Greater investment in smallholder agriculture could offer a route out of the deepening poverty facing many African nations, a study by Imperial College London economists has concluded.
Reporting today in the journal Oxford Development Studies they outline five key policy themes that must be embraced by the international community if sub-Saharan Africa is to have any chance of meeting two of the United Nations Millennium Development Goals - halving both the number of people living on less than $1 a day and the number suffering from hunger.
With the World Bank already forecasting that these two objectives will not be met by the target year of 2015, the study argues economic recovery must focus on expansion and intensification of smallholder agriculture backed up by manufacturing exports.
Economist and Research Fellow, Colin Poulton of the Department of Agricultural Sciences added:
"Many poverty reduction strategy papers recognise the importance of smallholder agriculture to the national economy, but there are few credible sector development or investment strategies to turn this into progress on the ground.

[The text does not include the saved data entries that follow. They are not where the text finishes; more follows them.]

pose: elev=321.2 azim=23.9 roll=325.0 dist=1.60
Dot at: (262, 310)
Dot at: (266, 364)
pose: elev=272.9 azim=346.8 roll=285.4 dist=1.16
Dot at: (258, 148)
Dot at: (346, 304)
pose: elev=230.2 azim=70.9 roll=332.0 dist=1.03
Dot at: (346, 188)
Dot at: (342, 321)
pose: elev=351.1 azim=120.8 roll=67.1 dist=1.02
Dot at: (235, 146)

"A credible sector development strategy also requires that government agencies learn to work in partnership with NGOs, businesses and farmer organisations. In order for that to happen, mechanisms must be devised by which government agencies can be held accountable by these other stakeholders for their performance. Governance is a key theme in African development discourses at the moment and more attention needs to be paid to governance issues within the agricultural sector."